Brain-derived neurotrophic factor (BDNF) protein and TrkB receptor signaling are reduced following BFCN lesion. (A) Quantification of BDNF protein levels by ELISA from hippocampal lysates of naïve wild-type mice and control and basal forebrain-lesioned APP/PS1 mice. Loss of BFCNs resulted in a decrease in the BDNF protein level. (B) Representative western blots of hippocampal homogenates from control (IgG-saporin) and basal forebrain-lesioned (p75-saporin) APP/PS1 mice probed for phosphorylated TrkB (pTrkB) and total TrkB. Each band is compared to its respective GAPDH loading control band. (C) Quantification of pTrkB and TrkB bands expressed as a percentage of the levels in control mice.
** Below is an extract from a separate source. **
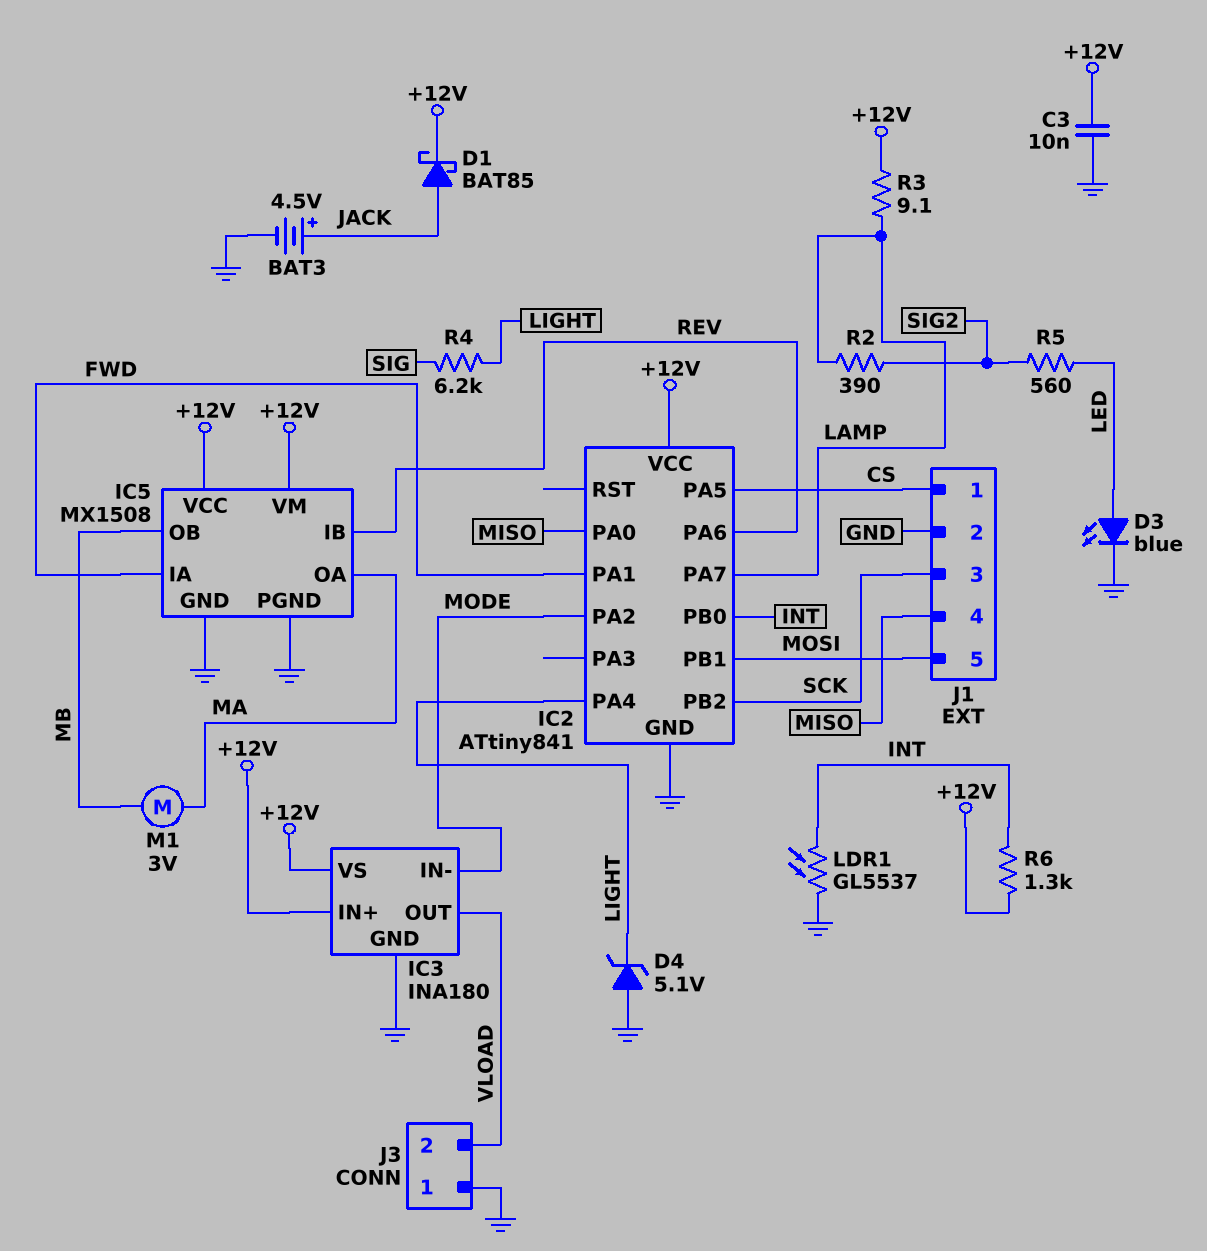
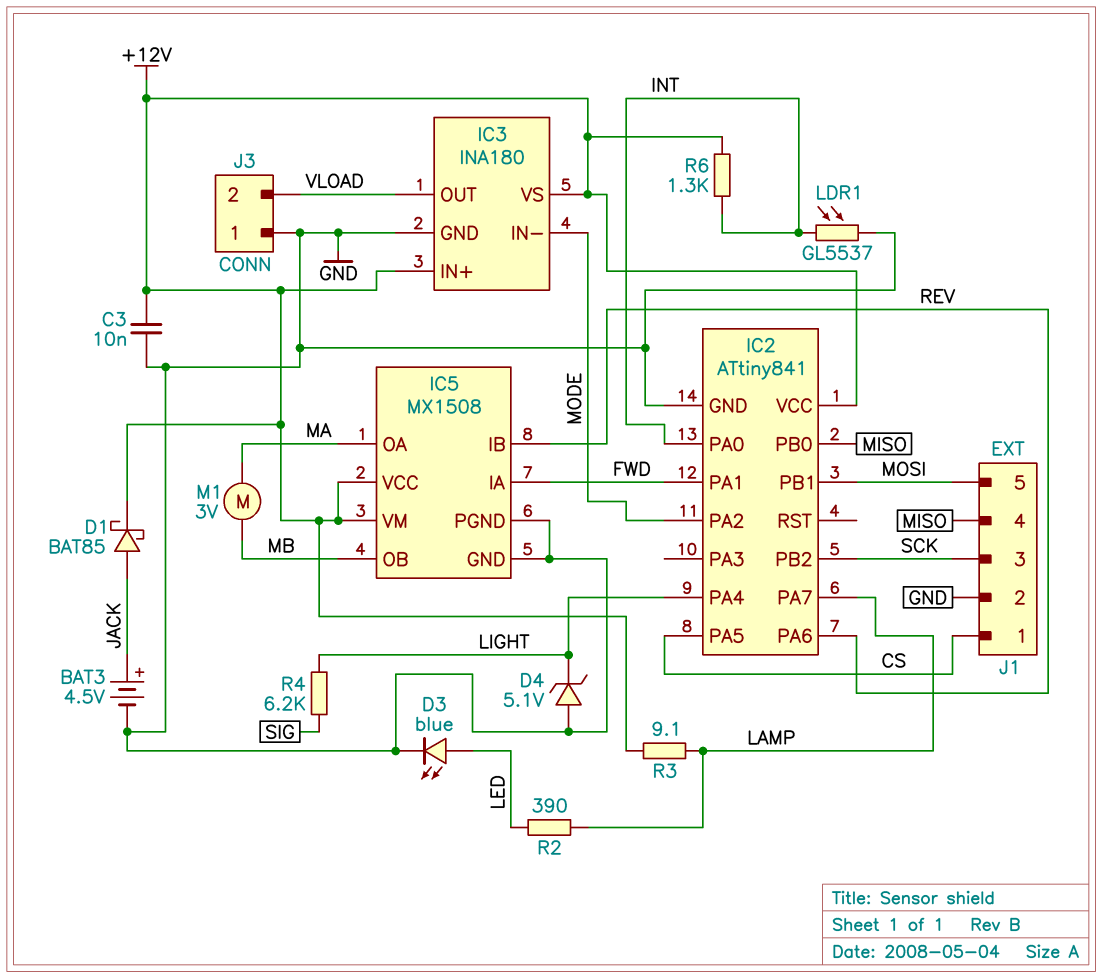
IC2 pin PA0: MISO -> INT
IC2 pin PB0: INT -> MISO
R2: 390 (LAMP, SIG2) -> 390 (LAMP, LED)
R5: 560 (LED, SIG2) -> none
Loss of the cholinergic projection to the hippocampus resulted in a reduction in phosphorylated/active TrkB receptor. Data are presented as mean ± SEM, with the sample size indicated in the bars. One-way ANOVA, **p < 0.01, ***p < 0.001.

Figure 6

A selective reduction in the hippocampal BDNF level does not alter working memory. (A) Representative schematic of the paradigm indicating the age and time of surgery and the experimental manipulations. (B) Diagram of a murine brain in the coronal plane with green lines indicating the location of the stereotaxic injection of virus (AAV-Synapsin-Cre-GFP). (C) Representative fluorescence image of a hippocampal cross-section demonstrating the spatial distribution of the virus carrying a GFP tag (in green) after stereotaxic injection into an APP/PS1 × BDNF^fl/wt mouse. (D) Quantification of the BDNF protein levels (pg/mg total protein) by ELISA from anterior hippocampal lysates of naïve (gray bars), saline-injected and virus-injected APP/PS1 × BDNF^fl/wt mice. Stereotaxic injection of AAV-Synapsin-Cre-GFP into the hippocampus of mice carrying a floxed BDNF allele resulted in a decrease in BDNF protein. One-way ANOVA, **p < 0.01. Graphs of total distance traveled (E) and the number of maze arm alternations (F) of APP/PS1 × BDNF^fl/wt mice injected with a saline control or AAV Synapsin-Cre virus (unpaired t-test), ns, not significant.

Figure 7

A selective reduction in the hippocampal BDNF level does not alter the level of Aβ or affect amyloid pathology. (A) Representative fluorescence images of the hippocampus of APP/PS1 × BDNF^fl/wt mice injected with a saline control or virus. Amyloid plaques were labeled with an Aβ antibody (red, arrowed), and cells infected with the virus were labeled with a GFP antibody (green). Quantification of the number of amyloid plaques in (B) the CA1/CA2 and (C) the dentate gyrus subregions of the hippocampus of APP/PS1 × BDNF^fl/wt mice injected with a saline control or virus. (D) Quantification of total Aβ₄₂ levels by ELISA from anterior hippocampal lysates of saline- and virus-injected APP/PS1 × BDNF^fl/wt mice. A reduction in the BDNF protein level in the hippocampus did not affect the number of amyloid plaques, or the level of soluble Aβ. Data are presented as mean ± SEM, with the sample size indicated in the bars.